Retype the source text of every one of the records below, character for character, and leave the pictures out of your answer.

Pictures paired with their source code:
********
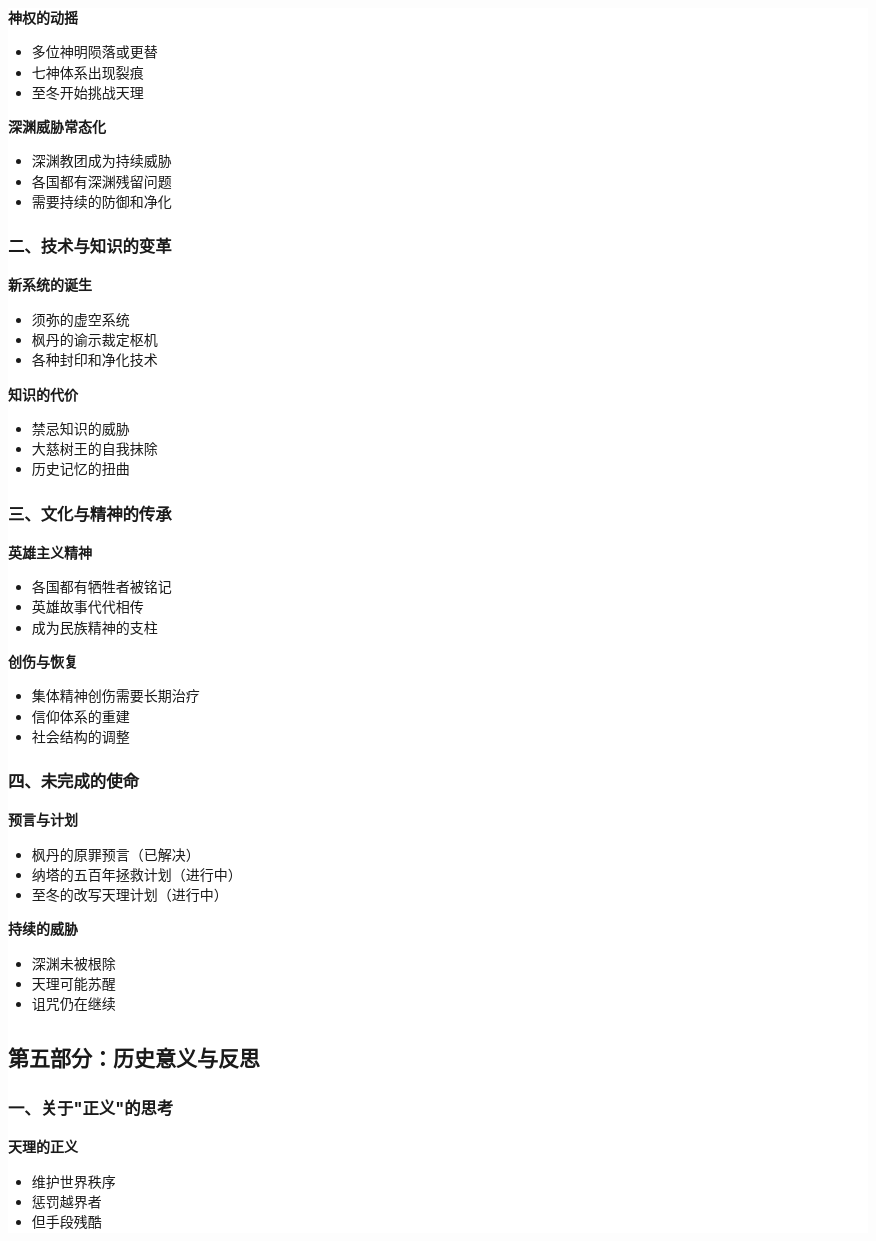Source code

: **神权的动摇**
- 多位神明陨落或更替
- 七神体系出现裂痕
- 至冬开始挑战天理

**深渊威胁常态化**
- 深渊教团成为持续威胁
- 各国都有深渊残留问题
- 需要持续的防御和净化

### 二、技术与知识的变革

**新系统的诞生**
- 须弥的虚空系统
- 枫丹的谕示裁定枢机
- 各种封印和净化技术

**知识的代价**
- 禁忌知识的威胁
- 大慈树王的自我抹除
- 历史记忆的扭曲

### 三、文化与精神的传承

**英雄主义精神**
- 各国都有牺牲者被铭记
- 英雄故事代代相传
- 成为民族精神的支柱

**创伤与恢复**
- 集体精神创伤需要长期治疗
- 信仰体系的重建
- 社会结构的调整

### 四、未完成的使命

**预言与计划**
- 枫丹的原罪预言（已解决）
- 纳塔的五百年拯救计划（进行中）
- 至冬的改写天理计划（进行中）

**持续的威胁**
- 深渊未被根除
- 天理可能苏醒
- 诅咒仍在继续

## 第五部分：历史意义与反思

### 一、关于"正义"的思考

**天理的正义**
- 维护世界秩序
- 惩罚越界者
- 但手段残酷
********
EXERCISE SOLUTION |
Source code

: **神权的动摇**
- 多位神明陨落或更替
- 七神体系出现裂痕
- 至冬开始挑战天理

**深渊威胁常态化**
- 深渊教团成为持续威胁
- 各国都有深渊残留问题
- 需要持续的防御和净化

### 二、技术与知识的变革

**新系统的诞生**
- 须弥的虚空系统
- 枫丹的谕示裁定枢机
- 各种封印和净化技术

**知识的代价**
- 禁忌知识的威胁
- 大慈树王的自我抹除
- 历史记忆的扭曲

### 三、文化与精神的传承

**英雄主义精神**
- 各国都有牺牲者被铭记
- 英雄故事代代相传
- 成为民族精神的支柱

**创伤与恢复**
- 集体精神创伤需要长期治疗
- 信仰体系的重建
- 社会结构的调整

### 四、未完成的使命

**预言与计划**
- 枫丹的原罪预言（已解决）
- 纳塔的五百年拯救计划（进行中）
- 至冬的改写天理计划（进行中）

**持续的威胁**
- 深渊未被根除
- 天理可能苏醒
- 诅咒仍在继续

## 第五部分：历史意义与反思

### 一、关于"正义"的思考

**天理的正义**
- 维护世界秩序
- 惩罚越界者
- 但手段残酷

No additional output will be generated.